Une plage avait été créée au bout de la rue cul de sac qui menait à la rivière. Le sable déversé par un lourd camion couvrait les cailloux tant sur terre que dans l’eau. Les enfants y trouvaient leur bonheur les jours de soleil, des jours espérés aussi par les mamans qui aimaient bien faire de la surveillance en se bronzant. L’enfant suivait les autres sur la plage, mais il lui arrivait de leur fausser compagnie pour aller plus loin sur la rive, là où se trouvaient les ruines de ce que l’enfant appelait un port. Il ne s’agissait en réalité qu’un débarcadère en ciment, autrefois couvert, pour abriter le yacht sûrement luxueux du riche propriétaire des lieux dont la demeure n’était plus qu’une photo pour nourrir la nostalgie de certaines personnes du voisinage.
C’est là que l’enfant aimait jouer à l’espion caché qui guettait le débarquement des soldats ennemis. L’enfant, né pendant la guerre, alimentait son imagination à partir des conversations des adultes qui avaient souvent le grand conflit comme sujet. Mais le bord de l’eau, c’était pour les jours de soleil. La pluie aussi faisait le grand bonheur de l’enfant. Il laissait la déception aux autres pour s’installer sur la grande galerie couverte tout juste à l’extérieur de la cuisine. Solidement rivée à un érable centenaire géant à son extrémité, la galerie logeait une grande table pour les repas les jours de beau temps. L’enfant s’y installait en roi les jours de pluie.

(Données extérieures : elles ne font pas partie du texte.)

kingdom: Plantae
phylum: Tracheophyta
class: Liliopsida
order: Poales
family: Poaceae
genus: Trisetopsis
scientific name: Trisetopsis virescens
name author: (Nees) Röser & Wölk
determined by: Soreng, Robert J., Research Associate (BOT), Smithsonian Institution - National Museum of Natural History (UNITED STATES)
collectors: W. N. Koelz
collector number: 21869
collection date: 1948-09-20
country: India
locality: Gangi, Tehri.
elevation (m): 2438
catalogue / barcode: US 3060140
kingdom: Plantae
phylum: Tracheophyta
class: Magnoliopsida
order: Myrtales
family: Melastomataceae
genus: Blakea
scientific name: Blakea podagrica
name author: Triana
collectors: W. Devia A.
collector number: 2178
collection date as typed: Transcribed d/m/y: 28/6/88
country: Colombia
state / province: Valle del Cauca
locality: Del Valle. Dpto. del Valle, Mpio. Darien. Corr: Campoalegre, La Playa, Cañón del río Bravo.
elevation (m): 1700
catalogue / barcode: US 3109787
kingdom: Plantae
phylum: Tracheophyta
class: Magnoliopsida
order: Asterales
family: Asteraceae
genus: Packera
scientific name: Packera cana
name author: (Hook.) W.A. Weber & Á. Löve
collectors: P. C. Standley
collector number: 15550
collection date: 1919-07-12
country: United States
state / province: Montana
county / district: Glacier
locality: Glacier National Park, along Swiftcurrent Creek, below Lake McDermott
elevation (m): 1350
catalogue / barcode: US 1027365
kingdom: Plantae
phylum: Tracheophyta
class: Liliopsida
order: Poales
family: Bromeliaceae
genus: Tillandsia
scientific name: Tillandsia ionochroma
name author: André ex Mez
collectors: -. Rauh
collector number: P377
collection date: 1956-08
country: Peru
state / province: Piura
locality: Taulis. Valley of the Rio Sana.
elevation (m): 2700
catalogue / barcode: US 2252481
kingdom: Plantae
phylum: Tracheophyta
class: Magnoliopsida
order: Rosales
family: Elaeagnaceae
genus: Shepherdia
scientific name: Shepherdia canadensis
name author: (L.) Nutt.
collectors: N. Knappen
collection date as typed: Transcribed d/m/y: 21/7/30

C’est là qu’il déposait son attirail pour dessiner : papiers et cartons, crayons de bois et de cire, la panoplie du créateur. Le bonheur de dessiner sous la pluie ne s’explique pas, il se contente d’exister. La pluie tombait et l’enfant dessinait, dessinait. Il éprouvait un grand plaisir à entendre la pluie sur le toit et dans les branches du grand érable et à la voir derrière les larges moustiquaires qui entouraient toute la galerie à demi-mur. C’est là que, sur papier il laissait libre cours à son imagination en dessinant des gondoles et autres yachts exotiques et en oubliant même d’avoir faim. Jusqu’au rappel impératif de sa mère qui, elle, n’oubliait pas la faim des siens. L’enfant pliait alors bagages, jusqu’à la prochaine pluie.
Ce texte est écrit par cet enfant sous le portrait de Gaston Miron qu’il a dessiné longtemps après les jours heureux sous la pluie.